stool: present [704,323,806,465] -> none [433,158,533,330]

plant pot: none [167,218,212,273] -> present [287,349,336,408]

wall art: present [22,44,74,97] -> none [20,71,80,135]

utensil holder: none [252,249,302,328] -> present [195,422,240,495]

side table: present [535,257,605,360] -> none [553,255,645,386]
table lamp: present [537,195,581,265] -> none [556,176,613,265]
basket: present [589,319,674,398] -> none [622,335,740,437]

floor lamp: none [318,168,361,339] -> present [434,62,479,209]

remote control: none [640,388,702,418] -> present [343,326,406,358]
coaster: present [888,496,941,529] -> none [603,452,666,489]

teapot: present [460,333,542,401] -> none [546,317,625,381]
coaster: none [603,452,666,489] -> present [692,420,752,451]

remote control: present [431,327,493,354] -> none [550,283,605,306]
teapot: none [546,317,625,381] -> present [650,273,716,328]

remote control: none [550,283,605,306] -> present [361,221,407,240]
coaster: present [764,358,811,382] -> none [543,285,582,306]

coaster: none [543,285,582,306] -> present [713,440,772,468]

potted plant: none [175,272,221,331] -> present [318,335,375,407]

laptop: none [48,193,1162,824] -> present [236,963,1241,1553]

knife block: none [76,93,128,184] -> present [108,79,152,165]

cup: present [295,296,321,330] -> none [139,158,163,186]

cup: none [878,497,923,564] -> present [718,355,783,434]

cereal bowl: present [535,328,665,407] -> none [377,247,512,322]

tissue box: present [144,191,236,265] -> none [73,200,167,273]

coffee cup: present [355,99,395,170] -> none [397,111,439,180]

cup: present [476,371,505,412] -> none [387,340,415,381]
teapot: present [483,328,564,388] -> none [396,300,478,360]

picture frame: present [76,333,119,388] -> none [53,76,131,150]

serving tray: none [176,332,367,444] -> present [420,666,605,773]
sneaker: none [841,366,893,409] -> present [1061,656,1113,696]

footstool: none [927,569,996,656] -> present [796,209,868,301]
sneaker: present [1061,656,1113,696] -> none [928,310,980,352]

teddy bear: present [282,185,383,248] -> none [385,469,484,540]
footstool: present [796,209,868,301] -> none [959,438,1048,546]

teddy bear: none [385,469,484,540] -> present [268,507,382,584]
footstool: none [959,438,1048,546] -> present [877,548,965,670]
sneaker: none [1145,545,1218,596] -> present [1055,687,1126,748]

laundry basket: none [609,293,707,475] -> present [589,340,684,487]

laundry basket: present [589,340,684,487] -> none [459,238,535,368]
────
• [Task goal]:
When a line holds the string "control", pull it out of the listing.

• [Your solution]:
remote control: none [640,388,702,418] -> present [343,326,406,358]
remote control: present [431,327,493,354] -> none [550,283,605,306]
remote control: none [550,283,605,306] -> present [361,221,407,240]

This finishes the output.